The Role of Gut-skin Axis in Psoriasis: a Randomized Placebo-controlled Dietary Approach to Assess Clinical Efficacy in Mild-to-moderate Psoriasis
Psoriasis is a systemic chronic inflammatory immune-mediated disease whose etiopathogenetic mechanisms involve genetic predisposition, and immunological and environmental factors. Its prevalence is about 3% in adults, and it is characterized by well-demarcated, erythematous plaques, covered by silvery-white scales, in elbows, knees, trunk, and scalp. However, psoriasis is far from being considered just a dermatologic condition because the cytokine's cascade, which lays behind its inflammatory and immune-mediated pathogenesis, can determine multiple systemic manifestations. In addition, several patients with psoriasis often complains of gastrointestinal (GI) symptoms. Therefore, authors focused their attention over the gut-skin axis and its possible pathogenetic and immunoregulatory role in psoriasis (i.e., altered gut barrier, increased blood concentration of gut microbiota-derived metabolites, systemic inflammation). In this context, several dietetic approaches (e.g., Mediterranean, low calories, protein-restricted, vegetarian diets, and gluten-free diet, GFD) have shown a certain efficacy in improve psoriasis cutaneous and systemic manifestations. In recent years, the existence of a wheat-related disorder in patients who do not suffer from CD or wheat allergy (WA) has been definitively ascertained and defined as Non-Celiac Wheat Sensitivity (NCWS). Its prevalence in the general population is unknown, but self-reported NCWS is around 10%. This condition is characterized by both GI and extraintestinal symptoms, which are triggered by wheat ingestion. In these patients, wheat ingestion might lead to alteration in intestinal permeability and gut microbiota and to systemic immune activation and inflammation. Based on the evidence of gut involvement in the pathogenesis and clinical manifestation of psoriasis, as well as on the ability of gluten/wheat to increase intestinal permeability, it could be hypothesized that gluten/wheat may represents one of the pathogenetic environmental factors of psoriasis and that its intake may be able to worsen symptoms in affected patients.

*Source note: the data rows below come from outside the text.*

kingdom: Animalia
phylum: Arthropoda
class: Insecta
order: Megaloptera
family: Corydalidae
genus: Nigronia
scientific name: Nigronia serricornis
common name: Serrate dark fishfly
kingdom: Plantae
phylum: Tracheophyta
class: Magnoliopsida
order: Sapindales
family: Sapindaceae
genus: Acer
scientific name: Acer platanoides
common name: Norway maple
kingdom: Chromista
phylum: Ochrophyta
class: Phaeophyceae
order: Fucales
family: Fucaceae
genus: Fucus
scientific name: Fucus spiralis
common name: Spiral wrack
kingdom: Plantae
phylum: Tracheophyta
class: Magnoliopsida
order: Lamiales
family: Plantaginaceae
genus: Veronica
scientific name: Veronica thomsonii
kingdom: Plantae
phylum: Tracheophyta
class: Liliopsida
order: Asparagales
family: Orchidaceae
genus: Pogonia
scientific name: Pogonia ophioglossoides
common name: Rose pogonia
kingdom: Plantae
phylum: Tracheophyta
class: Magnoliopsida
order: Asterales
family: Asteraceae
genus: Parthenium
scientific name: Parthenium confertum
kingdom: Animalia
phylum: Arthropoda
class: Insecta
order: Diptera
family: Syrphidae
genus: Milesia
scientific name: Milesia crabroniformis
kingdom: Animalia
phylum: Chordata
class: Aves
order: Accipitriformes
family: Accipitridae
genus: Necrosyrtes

The investigators hypothesize that a wheat-free diet (WFD) can reduce the inflammatory state and ameliorate the clinical symptoms in psoriasis patients. The successive clinical and immunologic reaction to the re-exposure to wheat ingestion, performed by an open challenge, will be also evaluated to confirm a wheat-dependent mechanism and to understand the underlining physiopathology.
• age >18 and <65 years;
• no systemic therapy for psoriasis for at least 3 months before inclusion in the study;
• negativity of anti-deamidated gliadin protein (anti-DGP) immunoglobulins (Ig) class A (IgA) and immunoglobulins (Ig)G, anti-tissue transglutaminase (anti-tTG) class IgA and IgG, and Endomysium antibodies (EmA);
• absence of WA (negative prick-test and/or specific serum immunoglobulins (Ig)E assay for wheat, gluten, and gliadin).